Vio en sus ojos dulces comprensión sincera,
escuchó en su voz una calma que abraza,
y sintió de pronto que la vida pudiera
darle esa oportunidad que tanto anhelaba.
Con respeto le habló, con voz temblorosa:
Señora, vengo a ofrecerle mi trabajo y mi fe,
no pido regalos, solo una causa noble,
un lugar donde ser útil, donde crecer y ser.
Ella lo miró con esa dulzura eterna,
y habló con su voz que consuela y da paz:
Yo también empecé sin nada, en la espera,
sé lo que es la sed de un futuro capaz.
Veo tu honestidad, tu esfuerzo y tu anhelo,
aquí tienes tu sitio, tu pan y mi confianza;
pon alma en lo que hagas, con calma y desvelo,
y verás florecer tu nueva esperanza.
No te doy limosna, te doy dignidad pura,
el honor de ganarte el día con tus manos,
aprender, avanzar, con lealtad segura,
y ser un hombre recto y humano.
Esa mirada dulce, esa voz serena,
quedaron grabadas en lo más hondo de su ser;
él la vio con esperanza, pura y sincera,
y recuperó las ganas de luchar y de crecer.
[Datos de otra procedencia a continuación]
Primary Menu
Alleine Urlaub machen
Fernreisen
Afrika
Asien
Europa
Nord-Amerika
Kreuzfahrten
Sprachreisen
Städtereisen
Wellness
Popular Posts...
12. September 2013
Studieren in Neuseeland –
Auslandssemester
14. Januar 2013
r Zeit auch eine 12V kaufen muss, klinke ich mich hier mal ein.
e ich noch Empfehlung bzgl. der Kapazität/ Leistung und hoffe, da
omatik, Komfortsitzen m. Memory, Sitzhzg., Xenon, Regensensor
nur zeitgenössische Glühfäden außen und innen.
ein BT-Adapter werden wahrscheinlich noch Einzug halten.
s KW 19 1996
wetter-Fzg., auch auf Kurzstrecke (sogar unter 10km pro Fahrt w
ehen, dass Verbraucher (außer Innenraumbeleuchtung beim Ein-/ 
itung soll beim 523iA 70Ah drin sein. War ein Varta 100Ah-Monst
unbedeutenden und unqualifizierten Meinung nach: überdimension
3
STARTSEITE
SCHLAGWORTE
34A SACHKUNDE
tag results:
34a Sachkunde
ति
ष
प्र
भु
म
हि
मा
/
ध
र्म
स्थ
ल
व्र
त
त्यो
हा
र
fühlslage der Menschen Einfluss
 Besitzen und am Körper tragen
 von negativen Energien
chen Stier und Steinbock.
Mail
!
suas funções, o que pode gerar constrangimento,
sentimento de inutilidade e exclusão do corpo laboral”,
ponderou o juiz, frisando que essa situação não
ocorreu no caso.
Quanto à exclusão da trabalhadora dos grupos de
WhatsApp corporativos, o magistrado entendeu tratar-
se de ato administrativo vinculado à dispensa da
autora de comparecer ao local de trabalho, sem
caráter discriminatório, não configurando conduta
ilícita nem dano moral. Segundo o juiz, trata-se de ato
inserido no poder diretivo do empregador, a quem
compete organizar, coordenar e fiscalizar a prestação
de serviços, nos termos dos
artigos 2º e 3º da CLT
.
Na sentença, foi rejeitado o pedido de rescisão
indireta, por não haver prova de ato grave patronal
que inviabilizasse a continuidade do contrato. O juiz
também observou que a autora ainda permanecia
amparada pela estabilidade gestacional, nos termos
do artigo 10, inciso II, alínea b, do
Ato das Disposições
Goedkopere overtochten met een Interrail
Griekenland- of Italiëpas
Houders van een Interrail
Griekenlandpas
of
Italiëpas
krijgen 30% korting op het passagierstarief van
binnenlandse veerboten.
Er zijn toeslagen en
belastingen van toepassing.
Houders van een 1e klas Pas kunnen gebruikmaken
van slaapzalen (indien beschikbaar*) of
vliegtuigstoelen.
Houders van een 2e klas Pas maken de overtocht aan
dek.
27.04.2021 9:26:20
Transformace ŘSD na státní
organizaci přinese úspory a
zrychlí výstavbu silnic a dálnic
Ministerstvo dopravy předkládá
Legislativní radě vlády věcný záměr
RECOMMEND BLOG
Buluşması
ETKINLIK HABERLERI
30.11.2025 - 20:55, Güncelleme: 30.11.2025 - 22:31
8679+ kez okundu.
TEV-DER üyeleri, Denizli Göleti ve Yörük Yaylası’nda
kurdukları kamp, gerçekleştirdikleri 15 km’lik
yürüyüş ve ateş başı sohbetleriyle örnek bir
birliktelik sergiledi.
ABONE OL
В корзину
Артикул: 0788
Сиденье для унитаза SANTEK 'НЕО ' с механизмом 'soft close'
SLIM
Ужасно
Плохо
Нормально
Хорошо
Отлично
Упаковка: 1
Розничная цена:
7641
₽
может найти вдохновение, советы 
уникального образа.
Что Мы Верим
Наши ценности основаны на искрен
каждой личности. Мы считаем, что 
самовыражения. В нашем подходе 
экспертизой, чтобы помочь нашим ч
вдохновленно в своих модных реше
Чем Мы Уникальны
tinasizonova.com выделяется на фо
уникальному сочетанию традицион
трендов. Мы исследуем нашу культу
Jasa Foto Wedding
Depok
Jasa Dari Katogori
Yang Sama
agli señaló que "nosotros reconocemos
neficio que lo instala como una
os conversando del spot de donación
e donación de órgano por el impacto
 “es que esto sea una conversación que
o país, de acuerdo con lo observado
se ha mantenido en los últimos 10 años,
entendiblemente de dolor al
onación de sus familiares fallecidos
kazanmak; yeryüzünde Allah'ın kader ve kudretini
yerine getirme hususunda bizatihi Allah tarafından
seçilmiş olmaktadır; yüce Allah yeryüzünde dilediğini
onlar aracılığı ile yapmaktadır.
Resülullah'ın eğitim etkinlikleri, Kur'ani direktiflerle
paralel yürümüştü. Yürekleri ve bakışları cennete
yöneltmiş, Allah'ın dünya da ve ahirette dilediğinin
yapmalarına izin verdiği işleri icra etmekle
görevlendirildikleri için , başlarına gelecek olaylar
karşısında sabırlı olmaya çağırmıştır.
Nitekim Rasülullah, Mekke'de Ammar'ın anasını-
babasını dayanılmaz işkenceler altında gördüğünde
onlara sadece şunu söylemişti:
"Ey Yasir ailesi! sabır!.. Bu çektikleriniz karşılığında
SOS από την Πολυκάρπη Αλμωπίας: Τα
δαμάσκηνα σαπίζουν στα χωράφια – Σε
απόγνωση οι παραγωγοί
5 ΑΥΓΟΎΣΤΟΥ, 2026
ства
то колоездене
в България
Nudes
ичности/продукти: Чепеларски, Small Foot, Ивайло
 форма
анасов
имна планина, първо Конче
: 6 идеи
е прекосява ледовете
Hoy trabaja con gratitud inmensa y profunda,
cuida cada cosa como si fuera suya,
y recuerda siempre, con alegría rotunda,
a esa mujer buena que le dio el caminar seguro.
Ella sigue allí, bella de alma y de rostro,
ojos que comprenden, voz que da consuelo,
corazón solidario que brilla en todo,
haciendo de su vida un ejemplo y un desvelo.
Y queda en la historia este encuentro sencillo:
él, que buscaba luz y encontró confianza;
ella, que con bondad supo darle cobijo,
y encender en su alma la llama de esperanza.
Porque no hay mayor riqueza en este mundo,
ni oro ni poder que valga más que esto:
darle a quien cae un levantar profundo,
ser luz en la sombra, ser refugio y sustento.